«Кто не содрогнется от ужаса, читая в истории об ужасных и бессмысленных мучениях, которые изобретались и хладнокровно применялись чудовищами, называвшими себя мудрыми?»[160]
Или: «Законы призывают меня к ужаснейшему наказанию преступлений. Я соглашаюсь, разъяренный преступлением. Но что это? Моя ярость превосходит само преступление… Боже, запечатлевший в наших сердцах отвращение к страданиям нашим собственным и наших ближних, неужели те самые твари, что созданы Тобой слабыми и чувствительными, изобрели столь варварские, столь утонченные пытки?»[161] Принцип умеренности наказаний, даже по отношению к врагу общественного тела, формулируется сначала как душевное движение. Скорее, как крик, что вырывается из тела, возмущенного зрелищем (пусть даже воображаемым) чрезмерной жестокости. Принцип, по которому уголовноисполнительная система должна оставаться «гуманной», реформаторы формулируют от первого лица. Словно в нем непосредственно выражается чувствительность того, кто говорит; словно философ или теоретик во плоти встает между палачом и жертвой, чтобы утвердить собственный закон и навязать его наконец всей экономии наказания. Не означает ли этот лиризм неспособность рационально обосновать расчет наказания? Где можно найти грань между принципом договора, изгоняющим преступника из общества, и образом чудовища, «изрыгаемого» природой, как не в самой человеческой природе, которая проявляется – не в строгости закона, не в жестокости преступника – в чувствительности разумного человека, создающего закон и не совершающего преступлений?Но обращение к «чувствительности» не выражает в точном смысле теоретическое бессилие. В сущности, оно содержит в себе расчет. Требующие уважения к себе тело, воображение, сердце на самом деле принадлежат не наказываемому преступнику, а людям, подписавшим договор и имеющим право применить к преступнику власть, даваемую объединением. Страдания, которые должны исключать любое смягчение наказаний, – страдания судей или зрителей, испытывающих душевную черствость, жестокость, порождаемые знанием, или, наоборот, необоснованную жалость и снисходительность: «Боже, помилуй мягкие, чувствительные души, на которые сии ужасные казни воздействуют как род пытки»[162]
. Что требует заботы и расчета, так это обратные последствия наказания для карающей инстанции и отправляемой ею власти.Здесь корни принципа, согласно которому всегда следует применять «гуманные» наказания к преступнику, хотя он вполне может быть предателем и чудовищем. Если отныне закон дол жен обращаться «гуманно» с теми, кто «вне природы» (тогда как прежнее правосудие негуманно обращалось с теми, кто «вне закона»), то не по причине некой глубинной человеческой природы, сокрытой в преступнике, а ради необходимого регулирования воздействий власти. Именно экономическая «рациональность» и должна рассчитывать наказание и предписывать соответствующие методы. «Гуманность» – почтительное наименование экономии и ее скрупулезных расчетов. «В том, что касается наказания, минимум диктуется гуманностью и рекомендуется политикой»[163]

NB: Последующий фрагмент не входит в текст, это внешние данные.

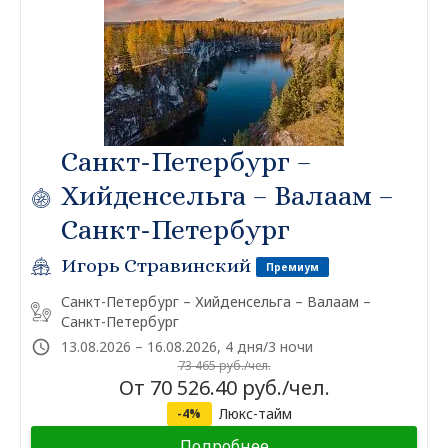
Санкт-Петербург –
Хийденсельга – Валаам –
Санкт-Петербург
Игорь Стравинский
Премиум
Санкт-Петербург – Хийденсельга – Валаам –
Санкт-Петербург
13.08.2026 – 16.08.2026, 4 дня/3 ночи
73 465 руб./чел.
От 70 526.40 руб./чел.
Люкс-тайм
-4%
Подробнее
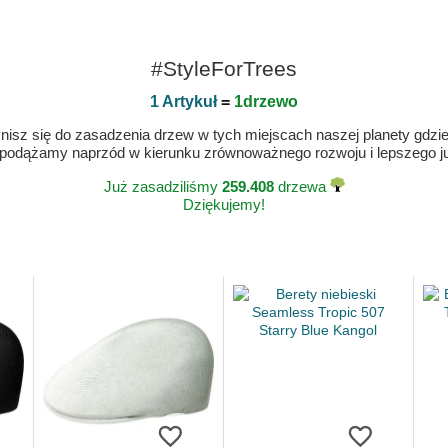
#StyleForTrees
1 Artykuł
=
1drzewo
isz się do zasadzenia drzew w tych miejscach naszej planety gdzie n
 podążamy naprzód w kierunku zrównoważnego rozwoju i lepszego jut
Już zasadziliśmy
259.408
drzewa
Dziękujemy!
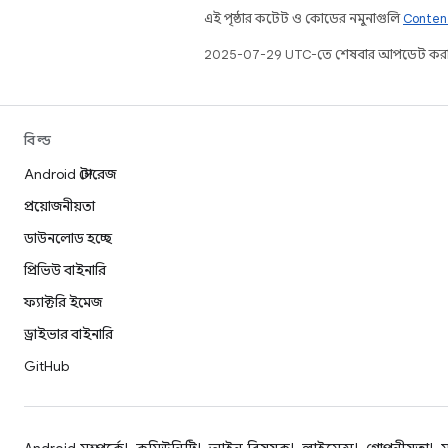
এই পৃষ্ঠার কন্টেন্ট ও কোডের নমুনাগুলি
Conten
2025-07-29 UTC-তে শেষবার আপডেট করা
বিল্ড
Android স্টোরেজ
প্রয়োজনীয়তা
ডাউনলোড হচ্ছে
প্রিভিউ বাইনারি
ফ্যাক্টরি ইমেজ
ড্রাইভার বাইনারি
GitHub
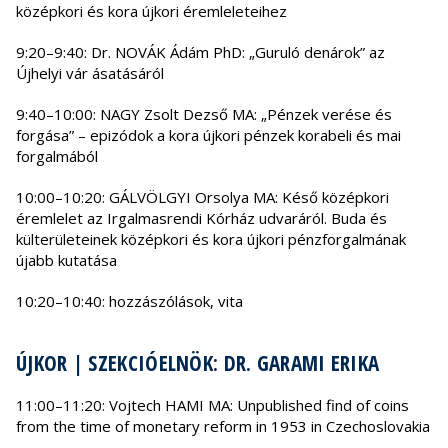
középkori és kora újkori éremleleteihez
9:20–9:40: Dr. NOVÁK Ádám PhD: „Guruló denárok” az
Újhelyi vár ásatásáról
9:40–10:00: NAGY Zsolt Dezső MA: „Pénzek verése és
forgása” – epizódok a kora újkori pénzek korabeli és mai
forgalmából
10:00–10:20: GÁLVÖLGYI Orsolya MA: Késő középkori
éremlelet az Irgalmasrendi Kórház udvaráról. Buda és
külterületeinek középkori és kora újkori pénzforgalmának
újabb kutatása
10:20–10:40: hozzászólások, vita
ÚJKOR | SZEKCIÓELNÖK: DR. GARAMI ERIKA
11:00–11:20: Vojtech HAMI MA: Unpublished find of coins
from the time of monetary reform in 1953 in Czechoslovakia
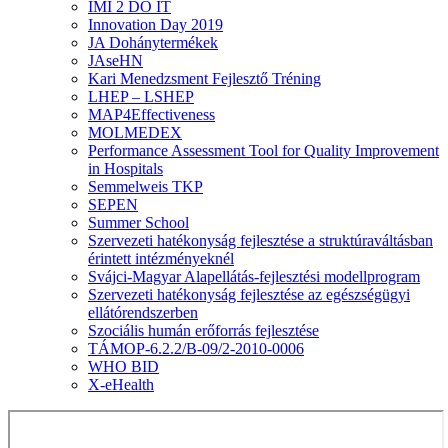
IMI 2 DO IT
Innovation Day 2019
JA Dohánytermékek
JAseHN
Kari Menedzsment Fejlesztő Tréning
LHEP – LSHEP
MAP4Effectiveness
MOLMEDEX
Performance Assessment Tool for Quality Improvement
in Hospitals
Semmelweis TKP
SEPEN
Summer School
Szervezeti hatékonyság fejlesztése a struktúraváltásban
érintett intézményeknél
Svájci-Magyar Alapellátás-fejlesztési modellprogram
Szervezeti hatékonyság fejlesztése az egészségügyi
ellátórendszerben
Szociális humán erőforrás fejlesztése
TÁMOP-6.2.2/B-09/2-2010-0006
WHO BID
X-eHealth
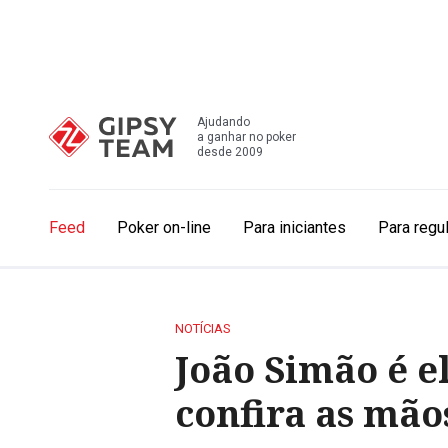
Ajudando
a ganhar no poker
desde 2009
Feed
Poker on-line
Para iniciantes
Para regu
NOTÍCIAS
João Simão é 
confira as mão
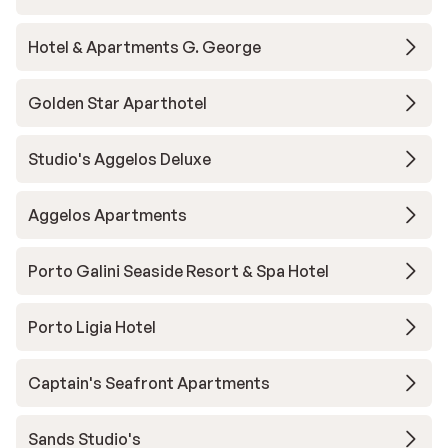
Hotel & Apartments G. George
Golden Star Aparthotel
Studio's Aggelos Deluxe
Aggelos Apartments
Porto Galini Seaside Resort & Spa Hotel
Porto Ligia Hotel
Captain's Seafront Apartments
Sands Studio's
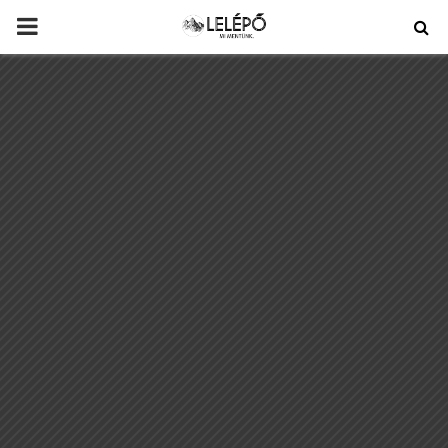
PRIMARY
MENU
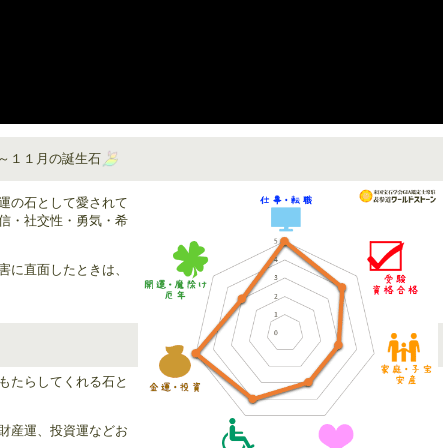
～１１月の誕生石
運の石として愛されて
信・社交性・勇気・希
害に直面したときは、
もたらしてくれる石と
財産運、投資運などお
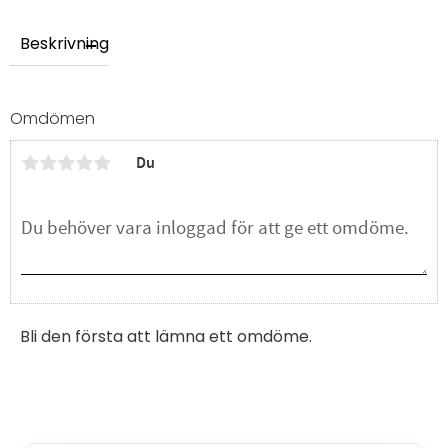
Beskrivning
Omdömen
Du
Bli den första att lämna ett omdöme.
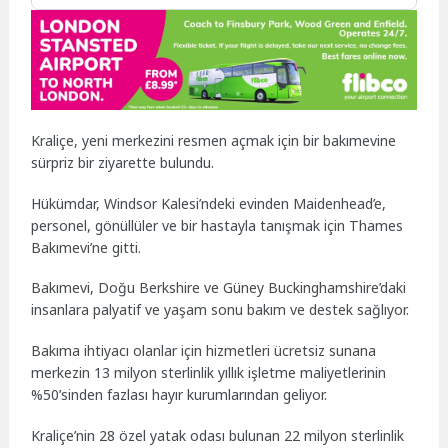
Kraliçe, yeni merkezini resmen açmak için bir bakımevine
sürpriz bir ziyarette bulundu.
Hükümdar, Windsor Kalesi’ndeki evinden Maidenhead’e,
personel, gönüllüler ve bir hastayla tanışmak için Thames
Bakımevi’ne gitti.
Bakımevi, Doğu Berkshire ve Güney Buckinghamshire’daki
insanlara palyatif ve yaşam sonu bakım ve destek sağlıyor.
Bakıma ihtiyacı olanlar için hizmetleri ücretsiz sunana
merkezin 13 milyon sterlinlik yıllık işletme maliyetlerinin
%50’sinden fazlası hayır kurumlarından geliyor.
Kraliçe’nin 28 özel yatak odası bulunan 22 milyon sterlinlik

.Для того чтобы понять эту технику и политику наказания, представим себе предельное преступление: чудовищное злодеяние, попирающее самые непреложные законы. Оно совершилось бы на самой грани возможного, в столь необычных условиях, в столь глубокой тайне, с такой безудержностью, что не могло бы не быть уникальным, во всяком случае, последним в своем роде: никто никогда не смог бы повторить его; никто не смог бы избрать его примером для себя или даже возмутиться им. Оно обречено на бесследное исчезновение. Этот аполог[164]
о «крайнем преступлении» для новой уголовно-правовой системы есть то же, что первородный грех – для прежней: чистая форма, в которой проявляется смысл наказания.